Murid laki-laki yang duduk di samping Rendi menoleh ke arahnya. Kursinya tidak kosong, ada dia yang duduk di sini, bahkan dialah orang yang pertama kali menduduki kursi ini sebelum Rendi datang dan duduk di sampingnya.

"Sana cari bangku lain," usir Rendi.

"Tapi kan gue duluan yang duduk di sini, kalo lo kepengen banget duduk sama tuh orang, mending cari bangku sendiri," tolak Fahmi.

Rendi mendekatkan bibirnya ke telinga Fahmi. "Serius lo berani nyuruh kita cari bangku sendiri? Lo gak takut sama ketua kelas kita yang mukanya udah kaya macan ngamuk?"

Fahmi menoleh ragu untuk menatap Sagara. Benar saja, lelaki itu memasang wajah garangnya, terlihat menahan emosi karena tiba-tiba dipilih menjadi Ketua kelas.

"Dia lagi emosi sekarang, bisa dijadiin samsak lo nanti." Rendi menakut-nakuti.

Fahmi meneguk salivanya susah payah.
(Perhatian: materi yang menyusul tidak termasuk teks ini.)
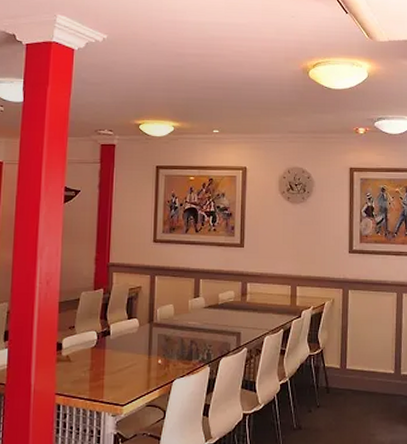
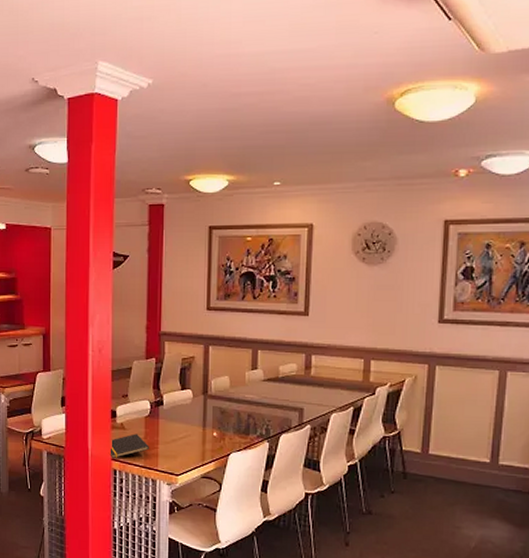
notepad: none [52,365,96,392] -> present [108,434,150,458]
Tidak, Ia tidak mau babak belur di hari pertamanya menjadi anak SMA. Jika itu sampai terjadi, tak akan ada perempuan yang mendekati. Tanpa pikir panjang lagi, Fahmi berpindah tempat duduk tepat di belakang Rendi, yang merupakan bangku paling belakang.

Rendi tersenyum puas karena berhasil menakut-nakuti Fahmi. "Lo mau duduk atau gak? Masih banyak murid yang belum dapet tempat duduk."

Dengan pasrah Sagara melangkah mendekati Rendi. Mau bagaimana lagi, memang letak tempat duduk itulah yang diinginkan Sagara. Terletak di dekat kaca baris ketiga. Sama seperti tempat duduk Salsa. Sagara menghentikan langkahnya sejenak di hadapan Alya, mambuat gadis itu menatapnya tak suka.

Alya menahan napas ketika Sagara mendekatkan wajah ke arahnya. Sagara lalu berkata, "muka seganteng ini lo katain bibit koruptor? Awas aja kalo sampe gede nanti gue jadi presiden, gue depak lo dari negara ini."

"Gak perlu repot-repot, gue bakal pindah sendiri. Kalo lo yang jadi presiden, masyarakat bakal pilih buat bikin negara sendiri dari pada dipimpin sama orang kaya lo," ujar Alya.

Sagara mendengus kesal. Entah kesalahan apa yang Ia lakukan di kehidupan sebelumnya kepada gadis di hadapannya ini ampai-sampai Alya tidak suka dengan Sagara. Tak mau berlama-lama di sana dan terus dihina, Sagara melanjutkan langkahnya menuju tempat duduk Rendi. Dengan kasar Ia menghempaskan tubuhnya sendiri di samping Rendi, terlihat sangat-sangat kesal dan frustasi.

"Lo-"

"Shhhttttt!" Dengan kasar Sagara meraup wajah Rendi yang baru saja hendak berbicara. "jangan banyak omong, penderitaan gue hari ini dan seterusnya itu salah anak laknat kaya lo," kata Sagara.